Maintain a healthy fluid intake
Although clinical studies have not reached an agreement on the ideal quantity of water and other fluids we should consume daily to maintain good health, traditional wisdom has long suggested drinking 1.5 to 2 liters (3 to 4 pints) of water per day.
Consuming plenty of fluid helps the kidneys clear sodium, urea and toxins from the body, which, in turn, results in a “significantly lower risk” of developing chronic kidney disease, according to researchers in Australia and Canada. The findings, the researchers said, do not advocate “aggressive fluid loading”, which can cause side effects, but they do provide evidence that moderately increased water intake, around two liters daily, may reduce the risk of decline in kidney function.
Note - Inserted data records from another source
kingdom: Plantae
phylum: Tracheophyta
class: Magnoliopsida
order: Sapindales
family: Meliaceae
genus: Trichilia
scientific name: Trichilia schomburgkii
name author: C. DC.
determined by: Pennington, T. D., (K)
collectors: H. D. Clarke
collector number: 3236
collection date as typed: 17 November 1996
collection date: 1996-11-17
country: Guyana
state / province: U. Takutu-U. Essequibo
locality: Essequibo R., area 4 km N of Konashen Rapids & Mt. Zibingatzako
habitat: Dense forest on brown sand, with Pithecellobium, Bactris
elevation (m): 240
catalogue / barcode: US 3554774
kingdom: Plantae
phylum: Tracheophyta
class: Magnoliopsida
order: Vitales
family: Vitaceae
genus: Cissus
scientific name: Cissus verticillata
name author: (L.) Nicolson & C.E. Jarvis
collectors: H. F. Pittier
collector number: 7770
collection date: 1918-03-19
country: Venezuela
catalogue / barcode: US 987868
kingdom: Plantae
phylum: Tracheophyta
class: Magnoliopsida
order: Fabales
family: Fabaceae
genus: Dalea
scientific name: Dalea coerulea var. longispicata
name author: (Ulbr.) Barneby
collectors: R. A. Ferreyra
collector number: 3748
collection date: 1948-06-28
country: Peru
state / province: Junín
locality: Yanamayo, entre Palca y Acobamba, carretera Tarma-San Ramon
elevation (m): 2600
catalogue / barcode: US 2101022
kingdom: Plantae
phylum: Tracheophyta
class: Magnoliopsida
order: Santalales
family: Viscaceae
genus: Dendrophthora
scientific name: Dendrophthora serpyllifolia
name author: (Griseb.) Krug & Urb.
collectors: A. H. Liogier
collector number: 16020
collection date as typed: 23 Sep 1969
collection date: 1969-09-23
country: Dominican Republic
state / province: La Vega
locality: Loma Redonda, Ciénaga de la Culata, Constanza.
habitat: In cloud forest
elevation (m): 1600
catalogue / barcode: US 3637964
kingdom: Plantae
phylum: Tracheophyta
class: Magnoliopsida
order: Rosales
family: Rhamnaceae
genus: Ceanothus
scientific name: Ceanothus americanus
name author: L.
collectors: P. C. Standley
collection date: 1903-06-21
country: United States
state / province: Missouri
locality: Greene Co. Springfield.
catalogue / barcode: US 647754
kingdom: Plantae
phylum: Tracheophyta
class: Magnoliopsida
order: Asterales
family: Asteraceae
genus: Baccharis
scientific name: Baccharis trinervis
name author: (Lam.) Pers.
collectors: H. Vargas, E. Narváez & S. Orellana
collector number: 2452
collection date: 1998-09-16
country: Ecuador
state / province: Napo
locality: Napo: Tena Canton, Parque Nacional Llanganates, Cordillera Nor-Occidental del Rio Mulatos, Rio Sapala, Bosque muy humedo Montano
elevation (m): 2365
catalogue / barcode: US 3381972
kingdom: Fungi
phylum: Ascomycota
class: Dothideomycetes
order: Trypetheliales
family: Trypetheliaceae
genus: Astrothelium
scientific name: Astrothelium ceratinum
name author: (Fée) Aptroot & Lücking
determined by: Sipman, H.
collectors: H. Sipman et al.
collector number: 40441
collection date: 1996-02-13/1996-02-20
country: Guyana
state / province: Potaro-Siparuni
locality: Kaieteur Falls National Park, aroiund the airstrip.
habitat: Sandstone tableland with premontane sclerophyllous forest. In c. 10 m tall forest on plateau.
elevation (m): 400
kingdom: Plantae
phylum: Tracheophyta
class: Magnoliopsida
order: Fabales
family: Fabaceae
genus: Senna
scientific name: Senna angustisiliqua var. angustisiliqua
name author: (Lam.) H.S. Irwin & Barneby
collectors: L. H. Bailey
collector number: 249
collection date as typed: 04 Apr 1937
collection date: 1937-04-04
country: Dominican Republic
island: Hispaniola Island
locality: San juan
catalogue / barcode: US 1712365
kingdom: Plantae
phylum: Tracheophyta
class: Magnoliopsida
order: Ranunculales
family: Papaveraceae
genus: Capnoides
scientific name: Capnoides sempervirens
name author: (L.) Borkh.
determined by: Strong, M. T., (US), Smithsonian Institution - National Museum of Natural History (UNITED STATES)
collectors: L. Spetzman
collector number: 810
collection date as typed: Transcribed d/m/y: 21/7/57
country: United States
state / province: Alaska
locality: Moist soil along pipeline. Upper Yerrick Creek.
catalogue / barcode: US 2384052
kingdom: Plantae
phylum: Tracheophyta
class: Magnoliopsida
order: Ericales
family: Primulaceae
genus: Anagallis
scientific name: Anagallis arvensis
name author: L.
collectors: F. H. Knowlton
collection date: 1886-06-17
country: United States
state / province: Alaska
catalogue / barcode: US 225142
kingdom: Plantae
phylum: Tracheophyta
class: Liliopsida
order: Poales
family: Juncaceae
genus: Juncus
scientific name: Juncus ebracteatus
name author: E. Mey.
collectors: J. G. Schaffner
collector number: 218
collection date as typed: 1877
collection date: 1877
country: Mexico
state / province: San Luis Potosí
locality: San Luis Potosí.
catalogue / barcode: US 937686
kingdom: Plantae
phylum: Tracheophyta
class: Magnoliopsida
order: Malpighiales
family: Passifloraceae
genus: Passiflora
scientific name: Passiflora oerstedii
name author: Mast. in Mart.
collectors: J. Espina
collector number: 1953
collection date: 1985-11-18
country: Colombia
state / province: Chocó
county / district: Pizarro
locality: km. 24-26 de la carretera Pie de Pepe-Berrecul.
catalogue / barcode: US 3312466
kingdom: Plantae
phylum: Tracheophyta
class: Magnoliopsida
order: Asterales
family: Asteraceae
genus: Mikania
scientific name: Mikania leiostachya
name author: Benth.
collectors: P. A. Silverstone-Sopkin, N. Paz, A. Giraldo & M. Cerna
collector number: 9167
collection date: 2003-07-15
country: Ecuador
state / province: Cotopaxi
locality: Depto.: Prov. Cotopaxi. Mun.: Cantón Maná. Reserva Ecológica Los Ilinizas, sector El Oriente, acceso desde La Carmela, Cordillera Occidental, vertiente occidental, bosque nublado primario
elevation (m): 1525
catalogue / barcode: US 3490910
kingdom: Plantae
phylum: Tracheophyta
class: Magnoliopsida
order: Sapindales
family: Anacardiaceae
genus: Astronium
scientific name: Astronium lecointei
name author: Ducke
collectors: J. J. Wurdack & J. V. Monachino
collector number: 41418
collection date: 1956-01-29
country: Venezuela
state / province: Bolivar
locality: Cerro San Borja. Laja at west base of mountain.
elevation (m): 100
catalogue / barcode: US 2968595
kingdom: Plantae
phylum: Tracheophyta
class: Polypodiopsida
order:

It’s important to keep in mind that the right level of fluid intake for any individual depends on many factors including gender, exercises, climate, health conditions, pregnancy and breast-feeding. In addition, people who have already had a kidney stone are advised to drink 2 to 3 liters of water daily to lessen the risk of forming a new stone.
Do not smoke
Smoking slows the flow of blood to the kidneys. When less blood reaches the kidneys, it impairs their ability to function properly. Smoking also increases the risk of kidney cancer by about 50 percent.
Do not take over-the-counter pills on a regular basis
Common drugs such non-steroidal anti-inflammatory drugs like ibuprofen are known to cause kidney damage and disease if taken regularly.
Such medications probably do not pose significant danger if your kidneys are relatively healthy and you use them for emergencies only, but if you are dealing with chronic pain, such as arthritis or back pain, work with your doctor to find a way to control your pain without putting your kidneys at risk.
Get your kidney function checked if you have one or more of the ‘high risk’ factors.